- Venue: Siri Fort Sports Complex
- Location: Delhi, India
- Dates: 4 to 13 October 2010

= Squash at the 2010 Commonwealth Games =

Squash at the 2010 Commonwealth Games was the fourth appearance of the Squash at the Commonwealth Games. The Squash tournament at the 2010 Commonwealth Games was held at the Siri Fort Sports Complex in Delhi, India, from 4 to 13 October 2010. The training venue for the participants was Siri Fort Sports Complex – 3. Every CGA has been allowed to send a maximum of 8 players, 4 male and 4 female, for this event.

──────

▶ STATED GOAL
In two sentences, summarize the text above about squash at the 2010 Commonwealth Games.

▶ RAW RECORDS
──────

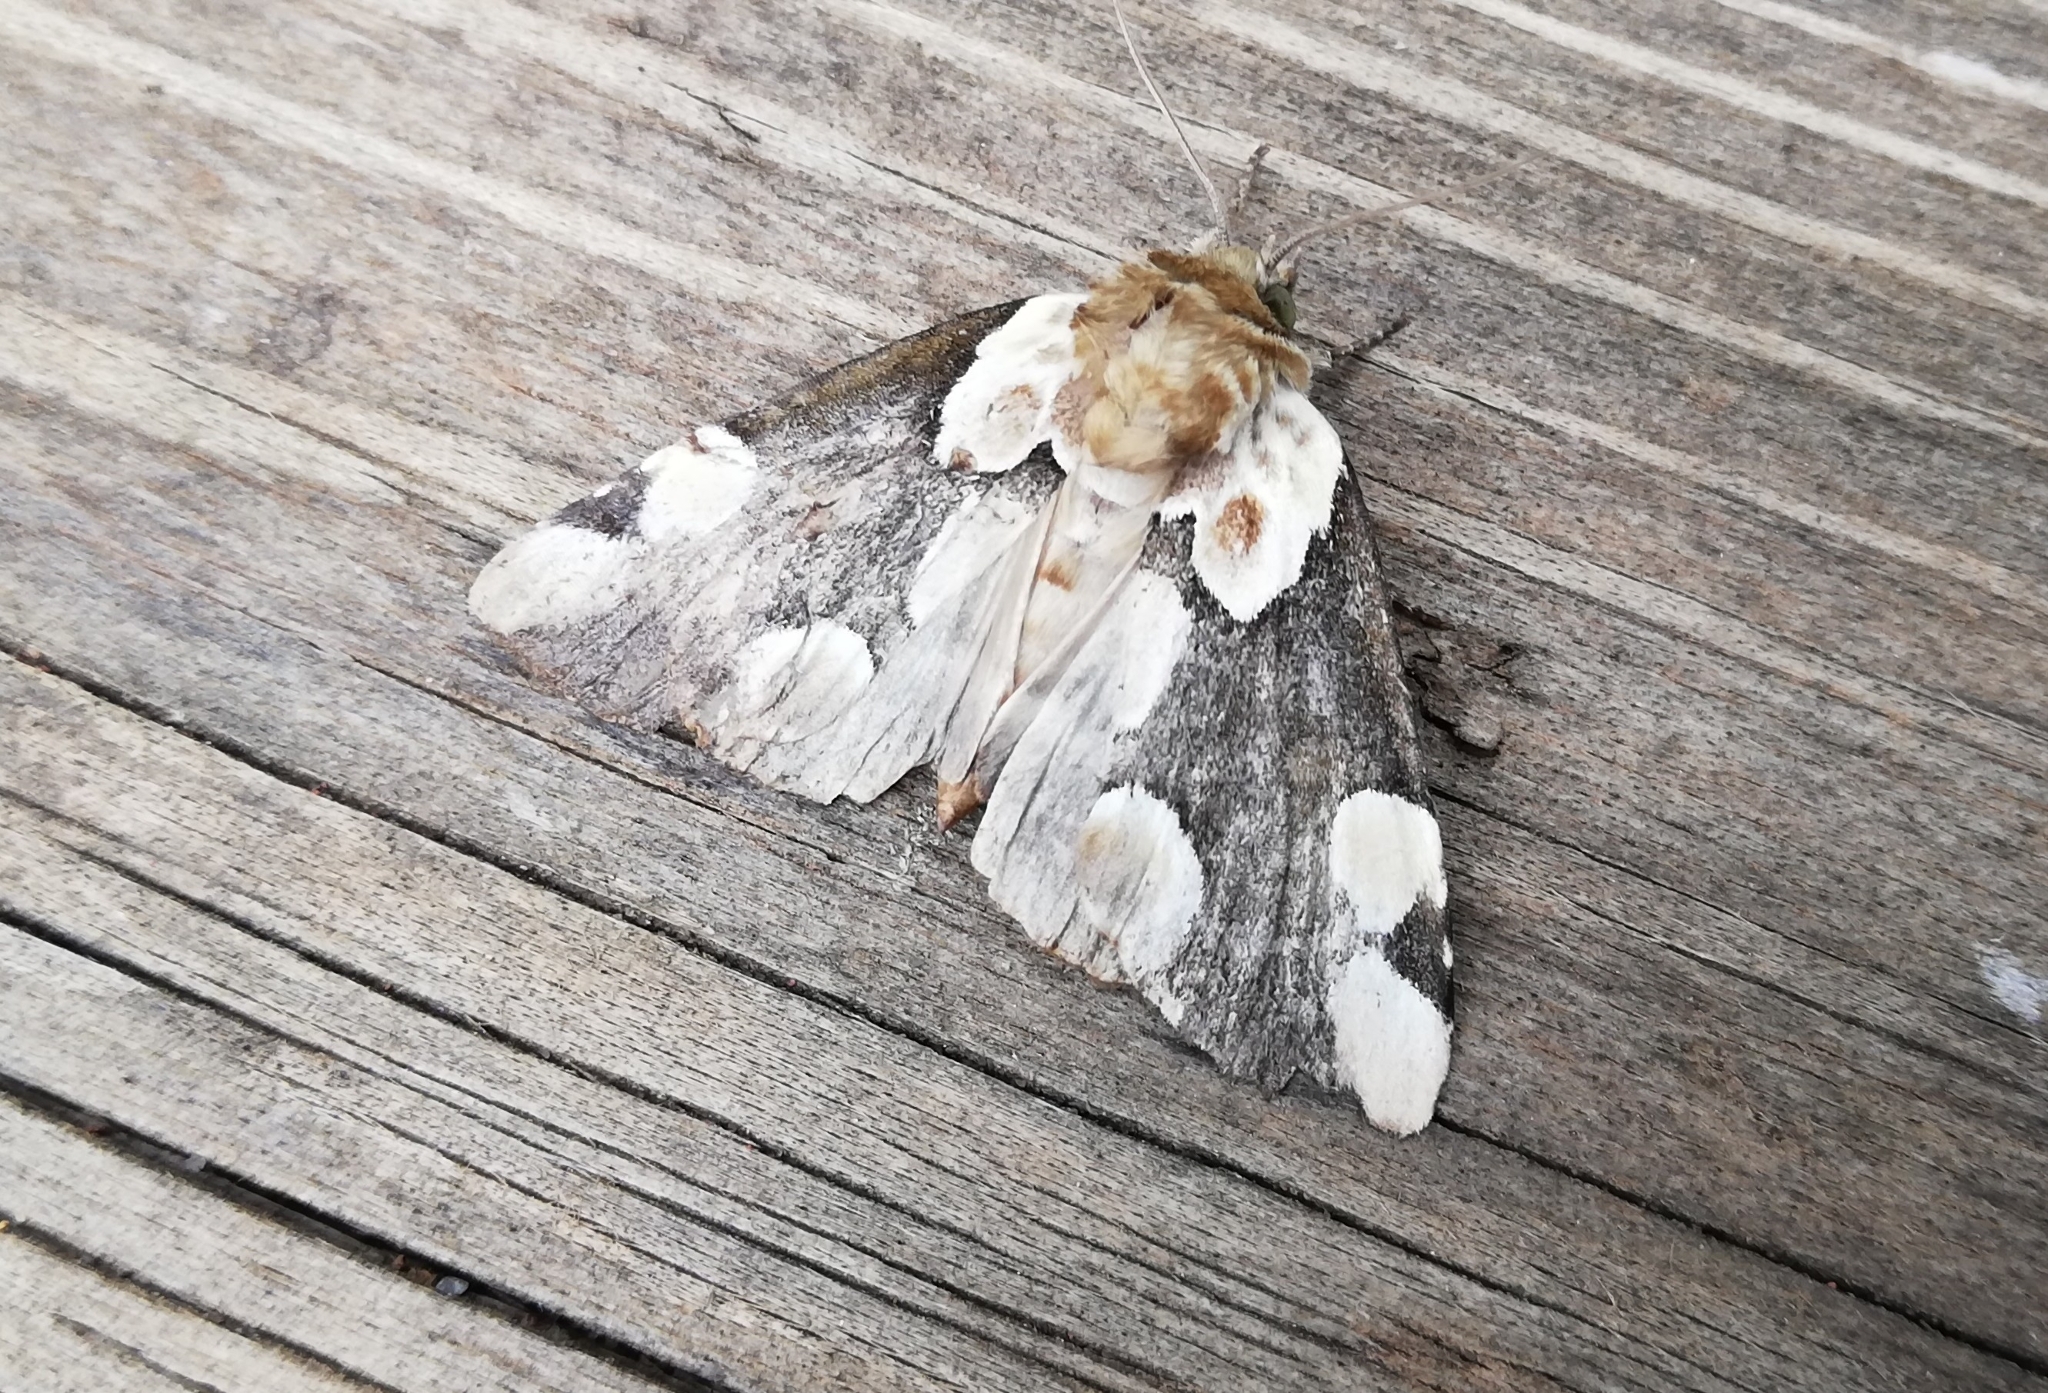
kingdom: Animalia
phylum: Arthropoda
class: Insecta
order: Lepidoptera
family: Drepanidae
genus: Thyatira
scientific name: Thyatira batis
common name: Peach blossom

──────

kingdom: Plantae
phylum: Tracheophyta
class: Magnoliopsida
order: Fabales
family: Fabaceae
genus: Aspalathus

──────

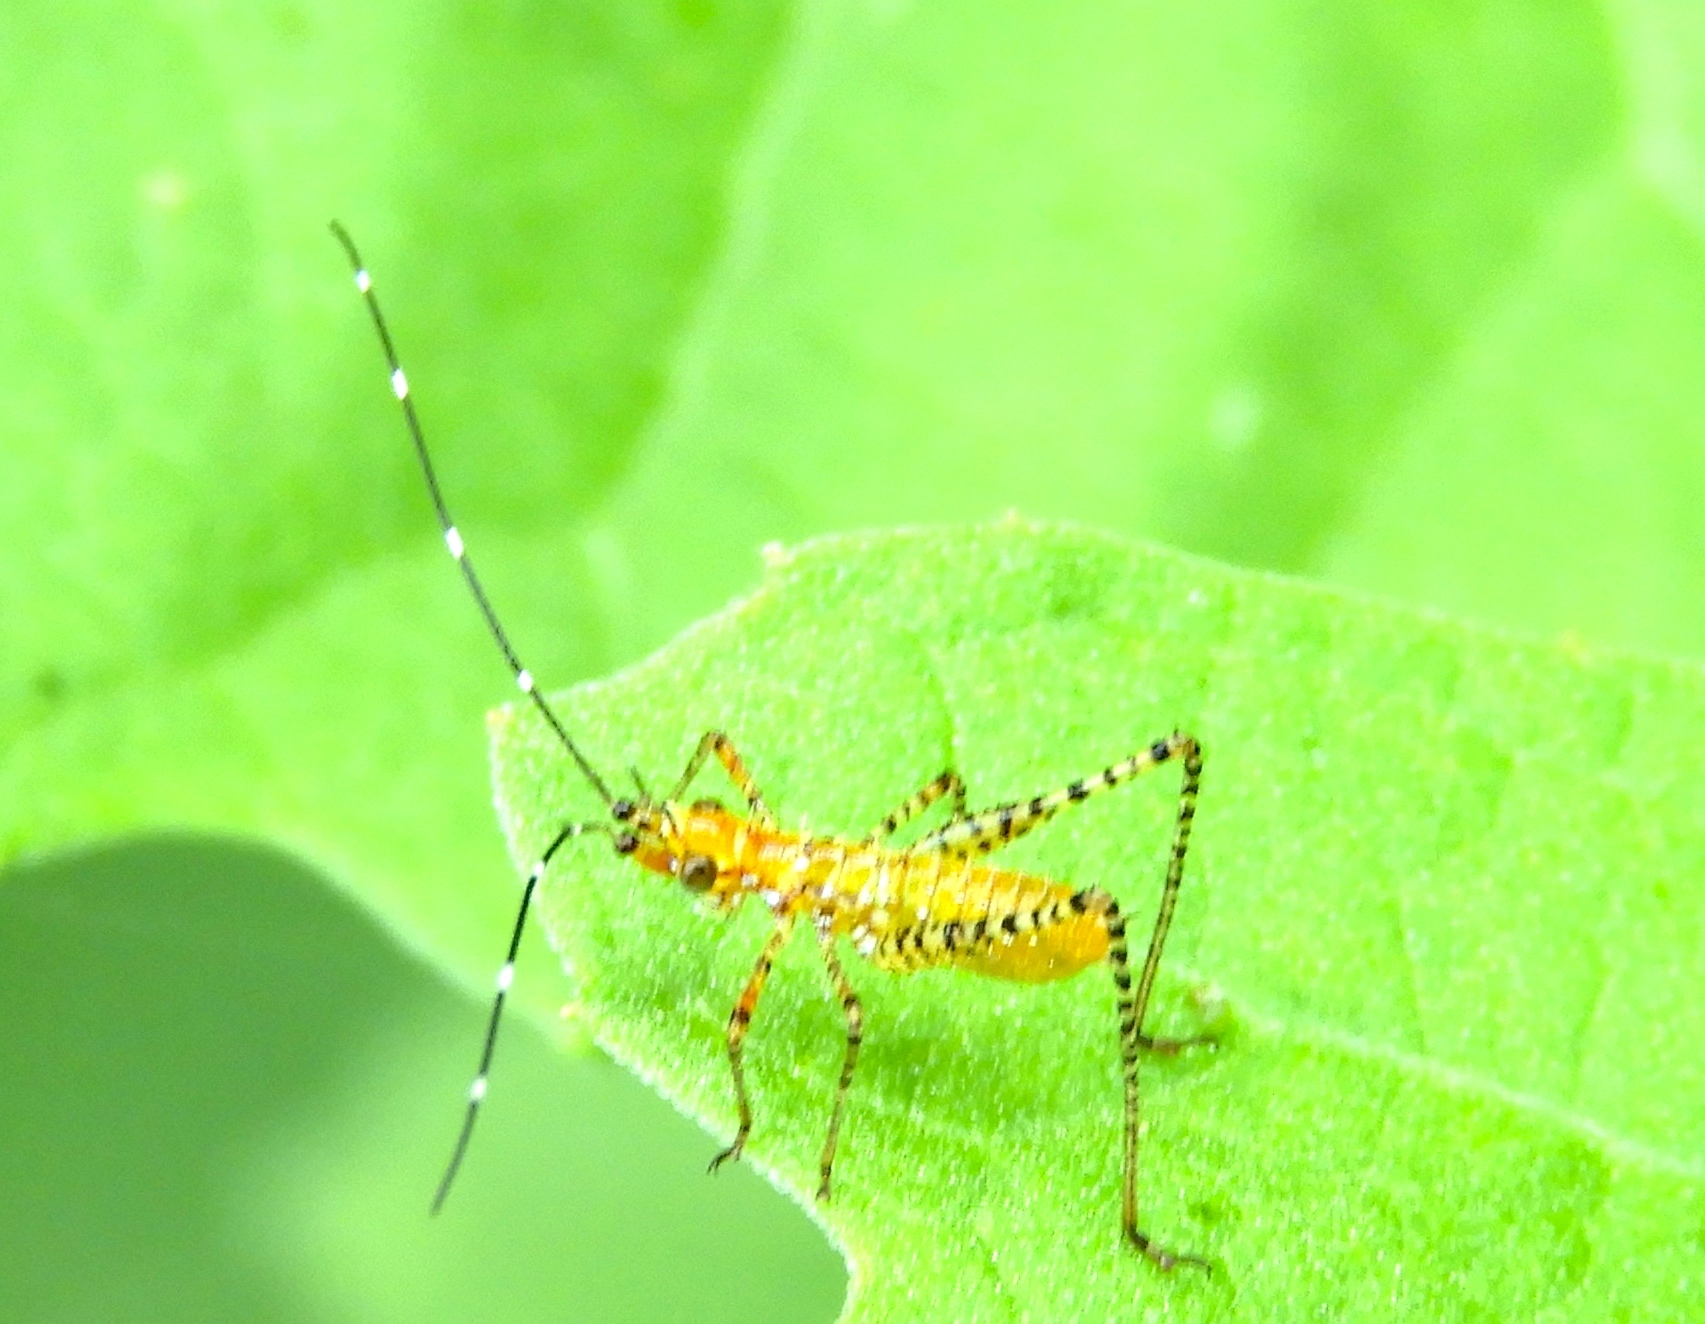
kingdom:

──────

▶ RESPONSE TO THIS EXERCISE
The squash tournament at the 2010 Commonwealth Games, the sport's fourth appearance at the Games, was held at the Siri Fort Sports Complex in Delhi, India, from 4 to 13 October 2010. Participants trained at Siri Fort Sports Complex – 3, and each CGA could send up to 8 players, 4 male and 4 female.